Problem to solve: Give back every one of the lines below, word for word and in the same order.
- - -
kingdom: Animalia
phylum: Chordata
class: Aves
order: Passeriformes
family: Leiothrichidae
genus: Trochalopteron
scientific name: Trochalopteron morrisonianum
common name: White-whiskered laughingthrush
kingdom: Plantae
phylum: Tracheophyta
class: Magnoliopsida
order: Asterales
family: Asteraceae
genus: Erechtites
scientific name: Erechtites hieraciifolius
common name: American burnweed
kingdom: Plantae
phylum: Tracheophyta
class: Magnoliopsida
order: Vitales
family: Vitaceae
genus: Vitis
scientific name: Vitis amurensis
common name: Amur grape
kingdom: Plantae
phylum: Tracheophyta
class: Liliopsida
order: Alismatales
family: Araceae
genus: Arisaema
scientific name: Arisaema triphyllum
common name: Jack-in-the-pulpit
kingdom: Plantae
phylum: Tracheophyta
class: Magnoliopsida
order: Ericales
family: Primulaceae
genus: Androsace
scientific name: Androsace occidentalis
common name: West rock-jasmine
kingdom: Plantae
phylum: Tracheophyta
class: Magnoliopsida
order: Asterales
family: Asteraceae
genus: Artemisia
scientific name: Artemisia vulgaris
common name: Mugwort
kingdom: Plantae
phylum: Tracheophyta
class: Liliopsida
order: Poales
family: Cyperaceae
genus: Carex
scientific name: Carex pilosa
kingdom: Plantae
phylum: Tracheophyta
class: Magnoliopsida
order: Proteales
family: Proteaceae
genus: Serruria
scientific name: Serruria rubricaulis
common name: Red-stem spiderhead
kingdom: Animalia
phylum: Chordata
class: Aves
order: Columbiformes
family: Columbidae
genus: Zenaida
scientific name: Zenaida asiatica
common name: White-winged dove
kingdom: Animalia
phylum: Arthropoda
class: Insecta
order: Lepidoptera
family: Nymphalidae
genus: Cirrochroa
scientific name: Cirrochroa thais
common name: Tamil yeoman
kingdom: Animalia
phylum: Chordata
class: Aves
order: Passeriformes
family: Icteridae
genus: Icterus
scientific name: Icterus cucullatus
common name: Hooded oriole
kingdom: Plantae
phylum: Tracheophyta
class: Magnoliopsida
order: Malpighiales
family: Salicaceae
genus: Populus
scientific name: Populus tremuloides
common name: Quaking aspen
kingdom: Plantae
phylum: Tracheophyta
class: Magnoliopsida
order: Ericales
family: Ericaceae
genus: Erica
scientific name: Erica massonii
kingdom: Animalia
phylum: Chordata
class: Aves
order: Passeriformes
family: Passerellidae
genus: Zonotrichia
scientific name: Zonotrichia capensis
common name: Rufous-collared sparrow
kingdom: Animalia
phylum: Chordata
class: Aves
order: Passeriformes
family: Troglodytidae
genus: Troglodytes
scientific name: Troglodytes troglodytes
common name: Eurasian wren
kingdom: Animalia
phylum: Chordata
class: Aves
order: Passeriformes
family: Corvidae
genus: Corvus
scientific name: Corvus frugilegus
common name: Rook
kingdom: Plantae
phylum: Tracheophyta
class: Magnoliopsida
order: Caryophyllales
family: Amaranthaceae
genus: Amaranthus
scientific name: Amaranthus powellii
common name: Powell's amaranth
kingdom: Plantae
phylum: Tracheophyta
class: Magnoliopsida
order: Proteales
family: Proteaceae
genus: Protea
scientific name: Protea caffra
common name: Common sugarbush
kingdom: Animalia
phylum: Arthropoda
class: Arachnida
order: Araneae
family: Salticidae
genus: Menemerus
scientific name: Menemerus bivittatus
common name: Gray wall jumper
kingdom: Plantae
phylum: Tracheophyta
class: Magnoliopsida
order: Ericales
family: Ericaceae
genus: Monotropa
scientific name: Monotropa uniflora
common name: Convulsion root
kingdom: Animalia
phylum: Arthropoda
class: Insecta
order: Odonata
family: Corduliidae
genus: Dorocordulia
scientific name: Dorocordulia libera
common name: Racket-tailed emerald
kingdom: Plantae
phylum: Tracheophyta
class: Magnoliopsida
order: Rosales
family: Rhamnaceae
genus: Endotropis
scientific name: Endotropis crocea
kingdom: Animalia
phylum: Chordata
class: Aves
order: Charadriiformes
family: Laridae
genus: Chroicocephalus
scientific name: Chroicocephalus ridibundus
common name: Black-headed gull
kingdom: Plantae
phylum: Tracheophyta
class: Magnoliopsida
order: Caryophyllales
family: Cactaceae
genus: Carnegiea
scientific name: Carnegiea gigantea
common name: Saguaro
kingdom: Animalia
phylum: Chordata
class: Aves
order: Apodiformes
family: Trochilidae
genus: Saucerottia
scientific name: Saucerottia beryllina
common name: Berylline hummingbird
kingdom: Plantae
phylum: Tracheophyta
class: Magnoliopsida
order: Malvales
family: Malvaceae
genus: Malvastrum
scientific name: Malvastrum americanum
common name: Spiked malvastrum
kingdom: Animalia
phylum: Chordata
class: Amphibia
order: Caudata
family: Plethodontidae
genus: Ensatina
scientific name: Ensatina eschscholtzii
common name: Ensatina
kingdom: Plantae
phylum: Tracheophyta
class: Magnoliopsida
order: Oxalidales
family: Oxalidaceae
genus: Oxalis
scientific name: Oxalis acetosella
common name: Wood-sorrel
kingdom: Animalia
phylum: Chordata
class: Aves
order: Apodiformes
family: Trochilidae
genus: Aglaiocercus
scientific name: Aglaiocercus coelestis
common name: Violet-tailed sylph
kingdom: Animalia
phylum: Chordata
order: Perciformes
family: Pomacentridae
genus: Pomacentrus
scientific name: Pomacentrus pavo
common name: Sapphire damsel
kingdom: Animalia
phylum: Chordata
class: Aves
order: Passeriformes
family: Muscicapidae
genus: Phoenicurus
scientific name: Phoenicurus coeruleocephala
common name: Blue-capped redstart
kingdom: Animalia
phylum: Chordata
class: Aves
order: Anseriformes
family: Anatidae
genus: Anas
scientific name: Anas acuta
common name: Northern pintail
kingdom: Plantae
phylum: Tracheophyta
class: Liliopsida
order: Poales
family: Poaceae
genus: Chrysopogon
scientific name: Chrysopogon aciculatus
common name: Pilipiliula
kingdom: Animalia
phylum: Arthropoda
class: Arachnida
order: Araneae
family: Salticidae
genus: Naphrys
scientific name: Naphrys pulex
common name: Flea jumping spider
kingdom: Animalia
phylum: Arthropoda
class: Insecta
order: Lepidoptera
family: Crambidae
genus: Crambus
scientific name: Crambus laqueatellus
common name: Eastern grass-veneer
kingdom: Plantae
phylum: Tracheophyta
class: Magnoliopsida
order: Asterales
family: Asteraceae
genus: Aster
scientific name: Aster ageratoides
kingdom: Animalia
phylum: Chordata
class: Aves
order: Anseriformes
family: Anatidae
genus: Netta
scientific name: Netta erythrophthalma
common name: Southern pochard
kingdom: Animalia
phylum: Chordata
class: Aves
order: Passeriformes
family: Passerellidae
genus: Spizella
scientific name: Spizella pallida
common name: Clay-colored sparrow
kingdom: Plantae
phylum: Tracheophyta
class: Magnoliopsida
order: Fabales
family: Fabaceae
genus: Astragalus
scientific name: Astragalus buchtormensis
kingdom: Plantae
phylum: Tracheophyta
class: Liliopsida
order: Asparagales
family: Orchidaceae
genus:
- - -
Task solution:
kingdom: Animalia
phylum: Chordata
class: Aves
order: Passeriformes
family: Leiothrichidae
genus: Trochalopteron
scientific name: Trochalopteron morrisonianum
common name: White-whiskered laughingthrush
kingdom: Plantae
phylum: Tracheophyta
class: Magnoliopsida
order: Asterales
family: Asteraceae
genus: Erechtites
scientific name: Erechtites hieraciifolius
common name: American burnweed
kingdom: Plantae
phylum: Tracheophyta
class: Magnoliopsida
order: Vitales
family: Vitaceae
genus: Vitis
scientific name: Vitis amurensis
common name: Amur grape
kingdom: Plantae
phylum: Tracheophyta
class: Liliopsida
order: Alismatales
family: Araceae
genus: Arisaema
scientific name: Arisaema triphyllum
common name: Jack-in-the-pulpit
kingdom: Plantae
phylum: Tracheophyta
class: Magnoliopsida
order: Ericales
family: Primulaceae
genus: Androsace
scientific name: Androsace occidentalis
common name: West rock-jasmine
kingdom: Plantae
phylum: Tracheophyta
class: Magnoliopsida
order: Asterales
family: Asteraceae
genus: Artemisia
scientific name: Artemisia vulgaris
common name: Mugwort
kingdom: Plantae
phylum: Tracheophyta
class: Liliopsida
order: Poales
family: Cyperaceae
genus: Carex
scientific name: Carex pilosa
kingdom: Plantae
phylum: Tracheophyta
class: Magnoliopsida
order: Proteales
family: Proteaceae
genus: Serruria
scientific name: Serruria rubricaulis
common name: Red-stem spiderhead
kingdom: Animalia
phylum: Chordata
class: Aves
order: Columbiformes
family: Columbidae
genus: Zenaida
scientific name: Zenaida asiatica
common name: White-winged dove
kingdom: Animalia
phylum: Arthropoda
class: Insecta
order: Lepidoptera
family: Nymphalidae
genus: Cirrochroa
scientific name: Cirrochroa thais
common name: Tamil yeoman
kingdom: Animalia
phylum: Chordata
class: Aves
order: Passeriformes
family: Icteridae
genus: Icterus
scientific name: Icterus cucullatus
common name: Hooded oriole
kingdom: Plantae
phylum: Tracheophyta
class: Magnoliopsida
order: Malpighiales
family: Salicaceae
genus: Populus
scientific name: Populus tremuloides
common name: Quaking aspen
kingdom: Plantae
phylum: Tracheophyta
class: Magnoliopsida
order: Ericales
family: Ericaceae
genus: Erica
scientific name: Erica massonii
kingdom: Animalia
phylum: Chordata
class: Aves
order: Passeriformes
family: Passerellidae
genus: Zonotrichia
scientific name: Zonotrichia capensis
common name: Rufous-collared sparrow
kingdom: Animalia
phylum: Chordata
class: Aves
order: Passeriformes
family: Troglodytidae
genus: Troglodytes
scientific name: Troglodytes troglodytes
common name: Eurasian wren
kingdom: Animalia
phylum: Chordata
class: Aves
order: Passeriformes
family: Corvidae
genus: Corvus
scientific name: Corvus frugilegus
common name: Rook
kingdom: Plantae
phylum: Tracheophyta
class: Magnoliopsida
order: Caryophyllales
family: Amaranthaceae
genus: Amaranthus
scientific name: Amaranthus powellii
common name: Powell's amaranth
kingdom: Plantae
phylum: Tracheophyta
class: Magnoliopsida
order: Proteales
family: Proteaceae
genus: Protea
scientific name: Protea caffra
common name: Common sugarbush
kingdom: Animalia
phylum: Arthropoda
class: Arachnida
order: Araneae
family: Salticidae
genus: Menemerus
scientific name: Menemerus bivittatus
common name: Gray wall jumper
kingdom: Plantae
phylum: Tracheophyta
class: Magnoliopsida
order: Ericales
family: Ericaceae
genus: Monotropa
scientific name: Monotropa uniflora
common name: Convulsion root
kingdom: Animalia
phylum: Arthropoda
class: Insecta
order: Odonata
family: Corduliidae
genus: Dorocordulia
scientific name: Dorocordulia libera
common name: Racket-tailed emerald
kingdom: Plantae
phylum: Tracheophyta
class: Magnoliopsida
order: Rosales
family: Rhamnaceae
genus: Endotropis
scientific name: Endotropis crocea
kingdom: Animalia
phylum: Chordata
class: Aves
order: Charadriiformes
family: Laridae
genus: Chroicocephalus
scientific name: Chroicocephalus ridibundus
common name: Black-headed gull
kingdom: Plantae
phylum: Tracheophyta
class: Magnoliopsida
order: Caryophyllales
family: Cactaceae
genus: Carnegiea
scientific name: Carnegiea gigantea
common name: Saguaro
kingdom: Animalia
phylum: Chordata
class: Aves
order: Apodiformes
family: Trochilidae
genus: Saucerottia
scientific name: Saucerottia beryllina
common name: Berylline hummingbird
kingdom: Plantae
phylum: Tracheophyta
class: Magnoliopsida
order: Malvales
family: Malvaceae
genus: Malvastrum
scientific name: Malvastrum americanum
common name: Spiked malvastrum
kingdom: Animalia
phylum: Chordata
class: Amphibia
order: Caudata
family: Plethodontidae
genus: Ensatina
scientific name: Ensatina eschscholtzii
common name: Ensatina
kingdom: Plantae
phylum: Tracheophyta
class: Magnoliopsida
order: Oxalidales
family: Oxalidaceae
genus: Oxalis
scientific name: Oxalis acetosella
common name: Wood-sorrel
kingdom: Animalia
phylum: Chordata
class: Aves
order: Apodiformes
family: Trochilidae
genus: Aglaiocercus
scientific name: Aglaiocercus coelestis
common name: Violet-tailed sylph
kingdom: Animalia
phylum: Chordata
order: Perciformes
family: Pomacentridae
genus: Pomacentrus
scientific name: Pomacentrus pavo
common name: Sapphire damsel
kingdom: Animalia
phylum: Chordata
class: Aves
order: Passeriformes
family: Muscicapidae
genus: Phoenicurus
scientific name: Phoenicurus coeruleocephala
common name: Blue-capped redstart
kingdom: Animalia
phylum: Chordata
class: Aves
order: Anseriformes
family: Anatidae
genus: Anas
scientific name: Anas acuta
common name: Northern pintail
kingdom: Plantae
phylum: Tracheophyta
class: Liliopsida
order: Poales
family: Poaceae
genus: Chrysopogon
scientific name: Chrysopogon aciculatus
common name: Pilipiliula
kingdom: Animalia
phylum: Arthropoda
class: Arachnida
order: Araneae
family: Salticidae
genus: Naphrys
scientific name: Naphrys pulex
common name: Flea jumping spider
kingdom: Animalia
phylum: Arthropoda
class: Insecta
order: Lepidoptera
family: Crambidae
genus: Crambus
scientific name: Crambus laqueatellus
common name: Eastern grass-veneer
kingdom: Plantae
phylum: Tracheophyta
class: Magnoliopsida
order: Asterales
family: Asteraceae
genus: Aster
scientific name: Aster ageratoides
kingdom: Animalia
phylum: Chordata
class: Aves
order: Anseriformes
family: Anatidae
genus: Netta
scientific name: Netta erythrophthalma
common name: Southern pochard
kingdom: Animalia
phylum: Chordata
class: Aves
order: Passeriformes
family: Passerellidae
genus: Spizella
scientific name: Spizella pallida
common name: Clay-colored sparrow
kingdom: Plantae
phylum: Tracheophyta
class: Magnoliopsida
order: Fabales
family: Fabaceae
genus: Astragalus
scientific name: Astragalus buchtormensis
kingdom: Plantae
phylum: Tracheophyta
class: Liliopsida
order: Asparagales
family: Orchidaceae
genus:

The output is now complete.